Question 7 to 8

7. To prepare 500 cm^3 of 0.15 mol/dm³ sulphuric acid:
We can use the formula:
C1V1 = C2V2

C1 = concentration of stock solution = 2.0 mol/dm^3
V1 = volume of stock solution required
C2 = desired concentration = 0.15 mol/dm^3
V2 = desired volume = 500 cm^3

Plugging in the values:
2.0V1 = 0.15 * 500

V1 = (0.15 * 500) / 2.0
V1 = 7.5 cm^3

So, the volume of stock solution required is approximately 7.5 cm^3.

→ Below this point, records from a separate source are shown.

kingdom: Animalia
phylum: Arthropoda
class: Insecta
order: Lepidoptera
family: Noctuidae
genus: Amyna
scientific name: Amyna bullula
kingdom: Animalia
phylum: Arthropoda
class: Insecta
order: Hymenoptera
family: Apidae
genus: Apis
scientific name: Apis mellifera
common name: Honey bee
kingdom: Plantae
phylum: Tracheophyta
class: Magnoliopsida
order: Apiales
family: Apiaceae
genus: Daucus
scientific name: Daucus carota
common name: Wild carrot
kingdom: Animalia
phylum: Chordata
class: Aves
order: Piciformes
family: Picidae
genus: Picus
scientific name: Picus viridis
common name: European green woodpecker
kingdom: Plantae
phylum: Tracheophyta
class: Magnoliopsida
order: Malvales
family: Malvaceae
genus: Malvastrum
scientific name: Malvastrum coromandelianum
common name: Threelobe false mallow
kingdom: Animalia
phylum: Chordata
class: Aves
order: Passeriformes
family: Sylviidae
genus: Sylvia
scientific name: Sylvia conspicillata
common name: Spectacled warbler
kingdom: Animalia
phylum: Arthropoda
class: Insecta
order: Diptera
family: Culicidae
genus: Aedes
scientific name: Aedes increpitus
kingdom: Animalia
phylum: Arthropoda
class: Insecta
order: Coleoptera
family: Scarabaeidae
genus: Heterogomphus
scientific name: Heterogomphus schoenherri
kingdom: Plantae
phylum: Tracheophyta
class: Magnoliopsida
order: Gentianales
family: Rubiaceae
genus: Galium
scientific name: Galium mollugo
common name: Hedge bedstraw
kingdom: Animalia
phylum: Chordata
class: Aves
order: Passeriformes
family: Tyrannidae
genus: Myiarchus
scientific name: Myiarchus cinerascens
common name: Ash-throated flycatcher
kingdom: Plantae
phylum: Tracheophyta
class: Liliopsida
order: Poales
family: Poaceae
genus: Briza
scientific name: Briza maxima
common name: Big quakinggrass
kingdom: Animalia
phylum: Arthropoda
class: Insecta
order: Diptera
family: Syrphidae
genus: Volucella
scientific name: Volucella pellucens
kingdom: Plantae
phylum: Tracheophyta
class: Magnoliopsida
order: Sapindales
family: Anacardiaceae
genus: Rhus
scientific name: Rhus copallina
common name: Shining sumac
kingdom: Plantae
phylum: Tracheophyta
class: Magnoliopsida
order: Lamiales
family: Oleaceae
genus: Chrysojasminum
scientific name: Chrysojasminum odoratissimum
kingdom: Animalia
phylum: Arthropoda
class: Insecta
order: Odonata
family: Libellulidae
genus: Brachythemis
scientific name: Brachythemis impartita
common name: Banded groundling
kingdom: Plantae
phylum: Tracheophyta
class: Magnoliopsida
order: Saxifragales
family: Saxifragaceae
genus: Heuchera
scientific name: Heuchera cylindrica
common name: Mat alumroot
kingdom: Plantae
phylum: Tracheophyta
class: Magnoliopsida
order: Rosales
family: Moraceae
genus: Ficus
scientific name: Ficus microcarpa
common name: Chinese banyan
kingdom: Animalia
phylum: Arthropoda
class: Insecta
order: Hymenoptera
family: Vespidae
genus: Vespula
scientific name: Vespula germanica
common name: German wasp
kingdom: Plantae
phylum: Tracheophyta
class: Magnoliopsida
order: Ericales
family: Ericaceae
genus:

Therefore, the correct option is (B) 7.5 cm^3.

8. To calculate the mass of NaOH required to prepare 250 cm^3 of 0.1M NaOH:
We can use the formula:
Molarity (M) = moles/volume (dm^3)

Moles = Molarity * Volume (dm^3)

Molarity = 0.1M
Volume = 250 cm^3

Converting cm^3 to dm^3:
Volume = 250/1000 = 0.25 dm^3

Moles = 0.1 * 0.25 = 0.025 moles

To calculate the mass, we need to know the molar mass of NaOH:
Na (sodium) = 22.99 g/mol
O (oxygen) = 16.00 g/mol
H (hydrogen) = 1.01 g/mol

Molar mass of NaOH = 22.99 + 16.00 + 1.01 = 40.00 g/mol

Mass = Moles * Molar mass
Mass = 0.025 * 40.00 = 1.00 g

Therefore, the correct option is (D) 1g.